Transcribe the lines of the material below, beginning at the line that contains "변경 <br>RV 안정화</br>" and stopping after the line that contains "변경 <br>RV 구조". Both of these lines are included.

* EXCERPTED DATA
*-*-*

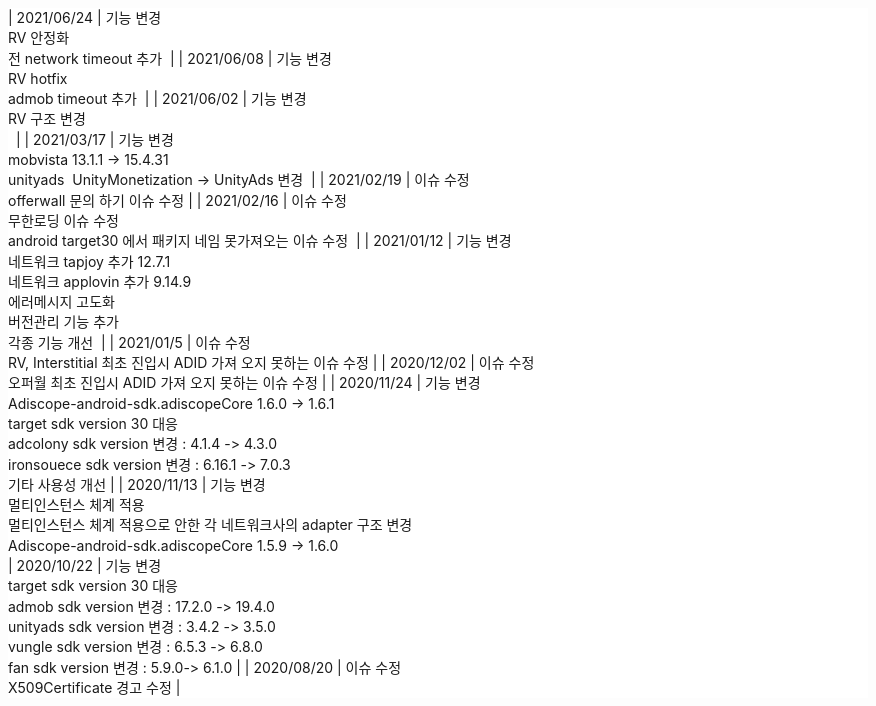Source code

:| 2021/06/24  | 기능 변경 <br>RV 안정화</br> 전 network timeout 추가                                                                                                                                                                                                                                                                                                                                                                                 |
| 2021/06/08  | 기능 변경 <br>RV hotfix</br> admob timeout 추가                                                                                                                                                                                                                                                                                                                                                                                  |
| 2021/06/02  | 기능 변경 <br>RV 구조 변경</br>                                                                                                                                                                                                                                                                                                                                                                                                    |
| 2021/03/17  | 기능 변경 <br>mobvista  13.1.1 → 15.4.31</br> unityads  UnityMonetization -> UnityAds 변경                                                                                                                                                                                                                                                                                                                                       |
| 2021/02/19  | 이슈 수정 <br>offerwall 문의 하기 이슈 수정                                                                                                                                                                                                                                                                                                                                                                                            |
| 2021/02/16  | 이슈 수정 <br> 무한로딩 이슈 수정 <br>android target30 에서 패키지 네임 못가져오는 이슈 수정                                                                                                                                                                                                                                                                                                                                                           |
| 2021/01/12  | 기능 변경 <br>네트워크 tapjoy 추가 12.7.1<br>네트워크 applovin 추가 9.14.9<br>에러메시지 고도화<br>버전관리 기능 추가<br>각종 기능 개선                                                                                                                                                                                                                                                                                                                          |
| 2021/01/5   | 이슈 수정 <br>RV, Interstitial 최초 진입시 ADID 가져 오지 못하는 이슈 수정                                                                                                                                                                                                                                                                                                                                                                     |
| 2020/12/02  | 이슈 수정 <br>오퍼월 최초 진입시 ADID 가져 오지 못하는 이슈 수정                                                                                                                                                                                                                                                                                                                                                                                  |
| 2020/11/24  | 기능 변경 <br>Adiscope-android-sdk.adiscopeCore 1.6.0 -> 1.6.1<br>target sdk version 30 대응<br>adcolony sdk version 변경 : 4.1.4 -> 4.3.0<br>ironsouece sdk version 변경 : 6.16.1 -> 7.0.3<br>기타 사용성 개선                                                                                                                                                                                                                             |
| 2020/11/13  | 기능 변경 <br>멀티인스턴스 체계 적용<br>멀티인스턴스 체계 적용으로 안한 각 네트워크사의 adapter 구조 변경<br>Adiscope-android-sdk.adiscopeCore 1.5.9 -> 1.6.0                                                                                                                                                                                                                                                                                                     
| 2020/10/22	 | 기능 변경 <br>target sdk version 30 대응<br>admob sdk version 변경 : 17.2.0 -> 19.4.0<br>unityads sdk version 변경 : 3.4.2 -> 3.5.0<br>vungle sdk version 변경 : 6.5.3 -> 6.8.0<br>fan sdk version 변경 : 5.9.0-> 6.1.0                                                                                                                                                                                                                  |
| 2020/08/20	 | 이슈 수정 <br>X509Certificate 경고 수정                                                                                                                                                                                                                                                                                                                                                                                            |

*-*-*

* SOLUTION FOR THIS PROBLEM
:| 2021/06/24  | 기능 변경 <br>RV 안정화</br> 전 network timeout 추가                                                                                                                                                                                                                                                                                                                                                                                 |
| 2021/06/08  | 기능 변경 <br>RV hotfix</br> admob timeout 추가                                                                                                                                                                                                                                                                                                                                                                                  |
| 2021/06/02  | 기능 변경 <br>RV 구조 변경</br>                                                                                                                                                                                                                                                                                                                                                                                                    |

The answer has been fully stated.